Han Gwan Hee, Kim Hae-Rim, Yun Hee, Chung Joon-Yong, Kim Jae-Hoon, Cho Hanbyoul
Department of Obstetrics and Gynecology, Sanggye Paik Hospital, Inje University College of Medicine Seoul 01757, Republic of Korea.
Department of Statistics, College of Natural Science, University of Seoul Seoul 02504, Republic of Korea.
Am J Cancer Res. 2024 Jun 25;14(6):3186-3197. doi: 10.62347/MTER1763. eCollection 2024.
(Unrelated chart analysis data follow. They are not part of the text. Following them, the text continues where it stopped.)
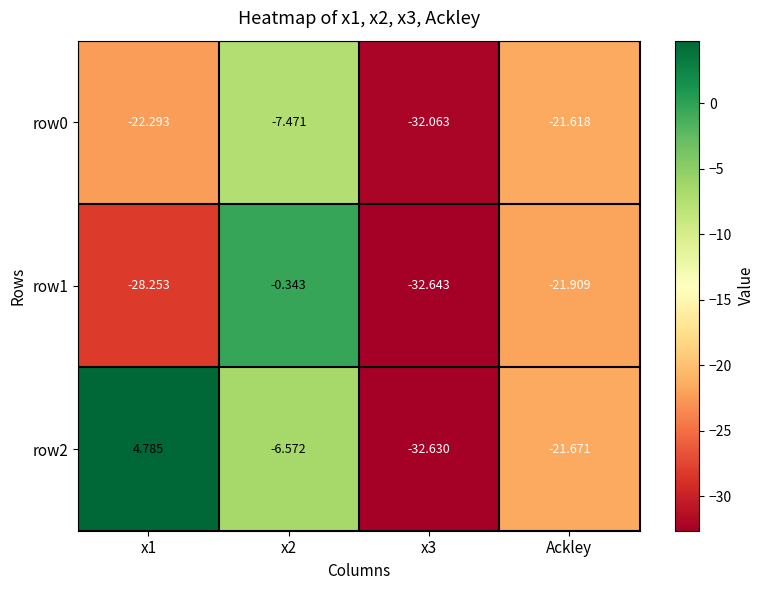

At which label is row0 closest to -19?

Ackley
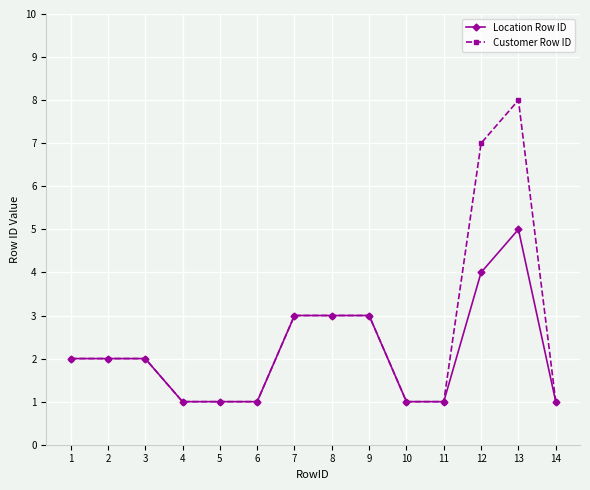

What is the difference between the maximum and second lowest values in the Location Row ID series?

4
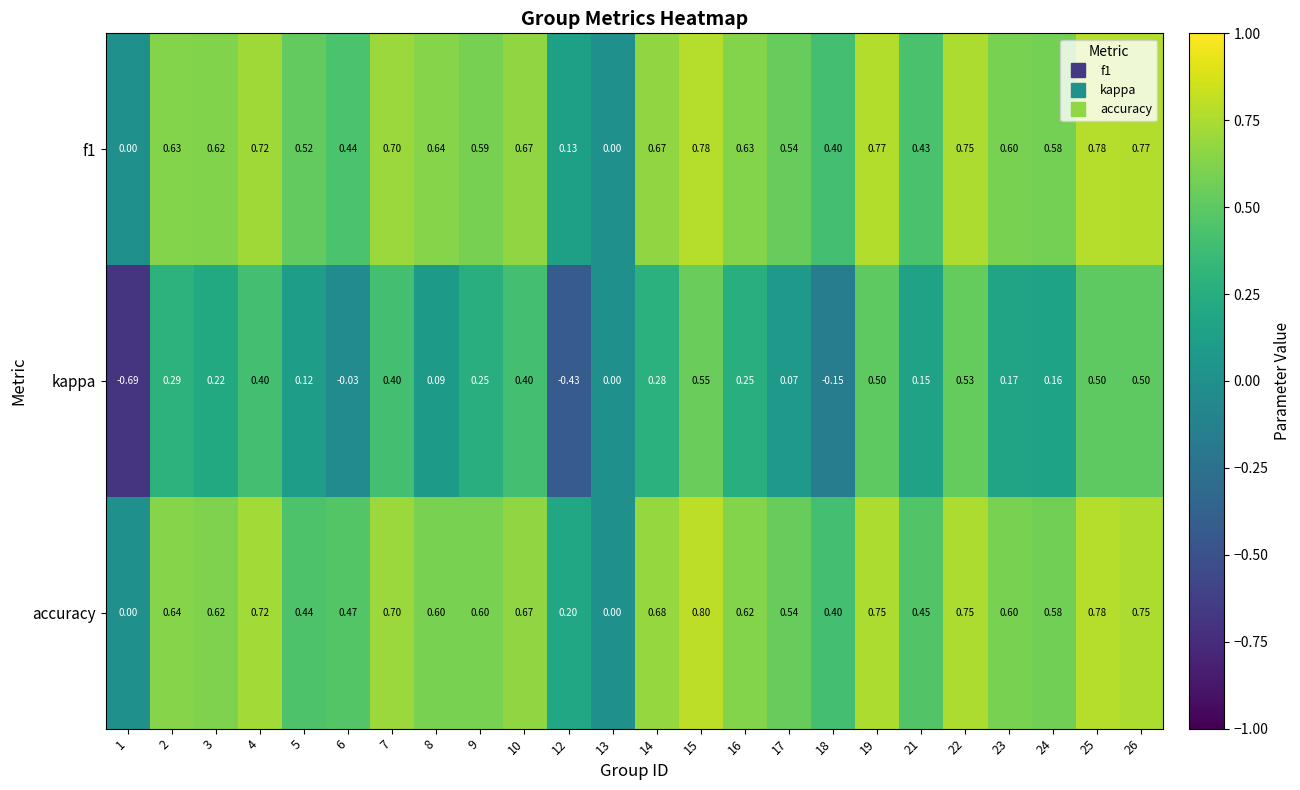

What is the total value across all series at 22?

2.0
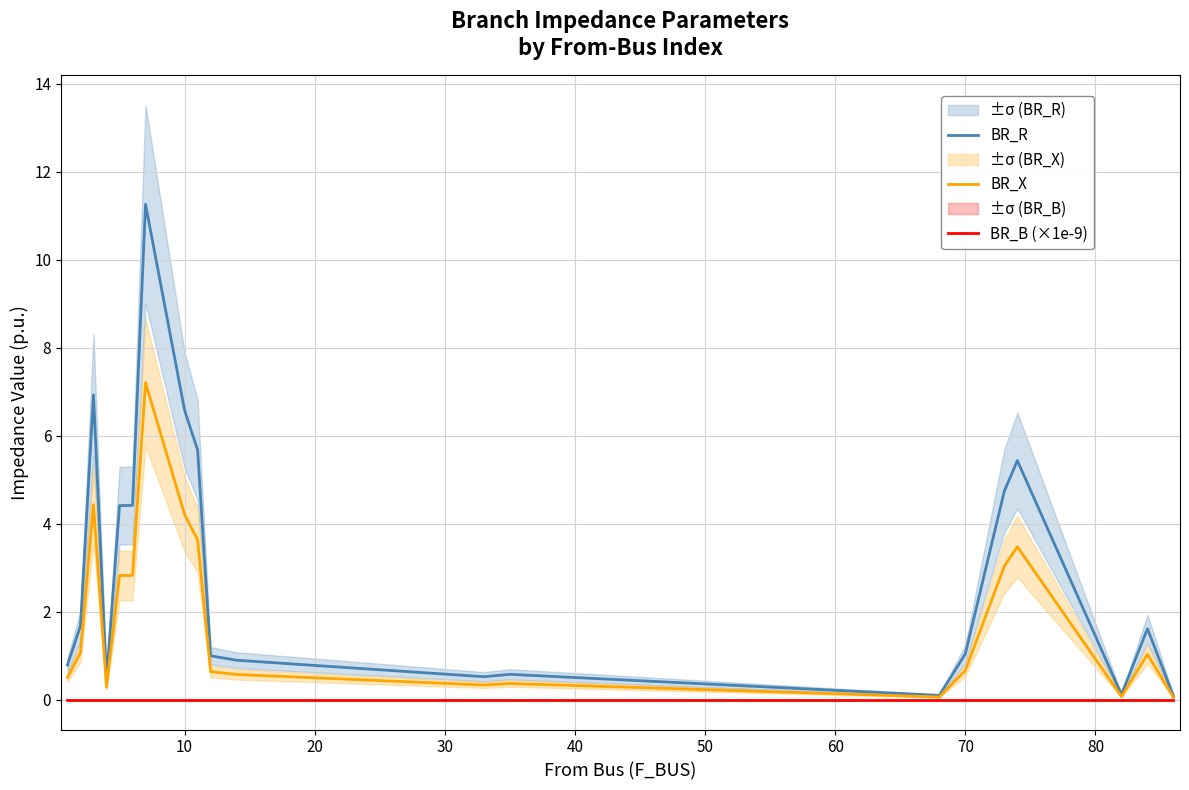

Rank the series by their maximum value, from lowest to highest.

BR_B (×1e-9), BR_X, BR_R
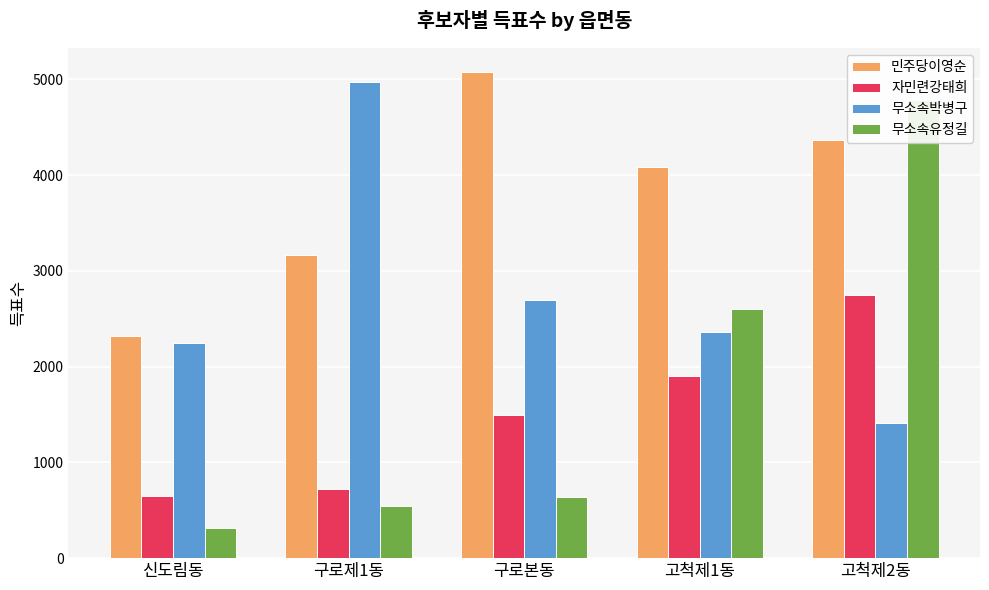

How many groups of bars are there?

5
This study developed a molecular classification model for cervical cancer using machine learning, integrating prognosis related biomarkers with clinical features. Analyzing 281 specimens, 27 biomarkers were identified, associated with recurrence and treatment response. The model identified four molecular subgroups: group 1 (OALO) with Overexpression of ATP5H and LOw risk; group 2 (LASIM) with low expression of ATP5H and SCP, indicating InterMediate risk; group 3 (LASNIM) characterized by Low expression of ATP5H, SCP, and NANOG, also at InterMediate risk; and group 4 (LASONH), with Low expression of ATP5H, and SCP, Over expression of NANOG, indicating High risk, and potentially aggressive disease. This classification correlated with clinical outcomes such as tumor stage, lymph node metastasis, and response to treatment, demonstrating that combining molecular and clinical factors could significantly enhance the prediction of recurrence and aid in personalized treatment strategies for cervical cancer.
本研究利用机器学习开发了一种宫颈癌分子分类模型,将预后相关生物标志物与临床特征相结合。通过分析281个样本,鉴定出27种与复发和治疗反应相关的生物标志物。该模型识别出四个分子亚组:第1组(OALO),ATP5H过表达且风险低;第2组(LASIM),ATP5H和SCP低表达,提示中等风险;第3组(LASNIM),其特征为ATP5H、SCP和NANOG低表达,同样为中等风险;第4组(LASONH),ATP5H和SCP低表达,NANOG过表达,提示高风险,且可能为侵袭性疾病。这种分类与肿瘤分期、淋巴结转移和治疗反应等临床结果相关,表明结合分子和临床因素可显著提高复发预测能力,并有助于制定宫颈癌的个性化治疗策略。